#### The data ####

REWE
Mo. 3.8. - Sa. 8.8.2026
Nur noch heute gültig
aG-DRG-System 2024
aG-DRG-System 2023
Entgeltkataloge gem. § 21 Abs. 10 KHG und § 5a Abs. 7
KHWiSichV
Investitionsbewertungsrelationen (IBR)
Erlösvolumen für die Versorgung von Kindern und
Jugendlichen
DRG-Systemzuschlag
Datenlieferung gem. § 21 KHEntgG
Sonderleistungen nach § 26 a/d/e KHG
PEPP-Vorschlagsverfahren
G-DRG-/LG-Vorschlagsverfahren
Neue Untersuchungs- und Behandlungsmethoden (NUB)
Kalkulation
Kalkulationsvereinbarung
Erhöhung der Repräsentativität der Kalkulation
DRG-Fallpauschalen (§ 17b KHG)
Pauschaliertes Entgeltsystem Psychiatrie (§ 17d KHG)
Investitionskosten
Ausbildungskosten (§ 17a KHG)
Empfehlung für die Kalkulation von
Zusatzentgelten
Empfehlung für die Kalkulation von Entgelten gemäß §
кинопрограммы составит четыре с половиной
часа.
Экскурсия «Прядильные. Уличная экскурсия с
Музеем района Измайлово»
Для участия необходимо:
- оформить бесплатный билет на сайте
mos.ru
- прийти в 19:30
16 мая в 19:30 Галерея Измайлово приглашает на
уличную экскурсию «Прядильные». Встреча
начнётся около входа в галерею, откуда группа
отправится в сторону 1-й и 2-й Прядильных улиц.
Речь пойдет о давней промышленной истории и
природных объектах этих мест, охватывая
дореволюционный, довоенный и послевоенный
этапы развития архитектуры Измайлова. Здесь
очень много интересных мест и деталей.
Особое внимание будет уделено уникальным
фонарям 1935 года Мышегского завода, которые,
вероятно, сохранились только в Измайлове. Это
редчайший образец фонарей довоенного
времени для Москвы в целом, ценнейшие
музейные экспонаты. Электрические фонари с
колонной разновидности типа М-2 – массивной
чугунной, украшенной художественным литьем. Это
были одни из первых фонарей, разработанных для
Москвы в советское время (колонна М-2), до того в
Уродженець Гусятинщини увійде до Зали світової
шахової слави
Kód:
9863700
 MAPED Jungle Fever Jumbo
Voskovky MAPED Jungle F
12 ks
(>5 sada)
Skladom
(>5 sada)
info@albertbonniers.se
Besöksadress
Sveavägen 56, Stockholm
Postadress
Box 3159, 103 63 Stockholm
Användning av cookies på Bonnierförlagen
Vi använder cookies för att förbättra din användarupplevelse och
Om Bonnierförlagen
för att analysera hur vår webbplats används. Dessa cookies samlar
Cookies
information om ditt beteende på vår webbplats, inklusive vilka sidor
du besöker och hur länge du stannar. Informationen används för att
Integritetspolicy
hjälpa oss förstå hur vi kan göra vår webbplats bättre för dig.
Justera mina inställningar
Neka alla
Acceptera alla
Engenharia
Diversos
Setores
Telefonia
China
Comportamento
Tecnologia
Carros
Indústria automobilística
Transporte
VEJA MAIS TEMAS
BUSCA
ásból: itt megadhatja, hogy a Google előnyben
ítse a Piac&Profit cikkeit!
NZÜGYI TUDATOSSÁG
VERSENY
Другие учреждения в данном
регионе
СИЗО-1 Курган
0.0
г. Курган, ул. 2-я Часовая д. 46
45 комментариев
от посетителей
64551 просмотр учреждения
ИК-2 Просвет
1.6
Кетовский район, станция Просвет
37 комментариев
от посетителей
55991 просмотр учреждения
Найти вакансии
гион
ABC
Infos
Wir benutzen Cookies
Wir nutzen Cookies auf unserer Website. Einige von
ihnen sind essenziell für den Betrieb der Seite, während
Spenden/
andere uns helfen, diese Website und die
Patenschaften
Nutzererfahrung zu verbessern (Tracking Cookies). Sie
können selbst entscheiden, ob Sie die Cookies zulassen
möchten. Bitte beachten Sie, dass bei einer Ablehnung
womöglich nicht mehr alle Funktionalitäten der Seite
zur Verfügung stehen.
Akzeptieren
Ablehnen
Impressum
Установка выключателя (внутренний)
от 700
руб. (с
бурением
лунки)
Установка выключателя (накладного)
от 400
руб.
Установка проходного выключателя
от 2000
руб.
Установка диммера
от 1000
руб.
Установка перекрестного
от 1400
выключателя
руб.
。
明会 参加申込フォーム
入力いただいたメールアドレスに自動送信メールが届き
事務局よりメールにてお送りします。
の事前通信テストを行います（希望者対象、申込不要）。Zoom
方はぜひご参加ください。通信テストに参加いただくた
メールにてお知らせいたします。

####

### The problem
Look for the word "Прядильные" in every line of the listing and copy the lines that have it.

### Written response
Экскурсия «Прядильные. Уличная экскурсия с
уличную экскурсию «Прядильные». Встреча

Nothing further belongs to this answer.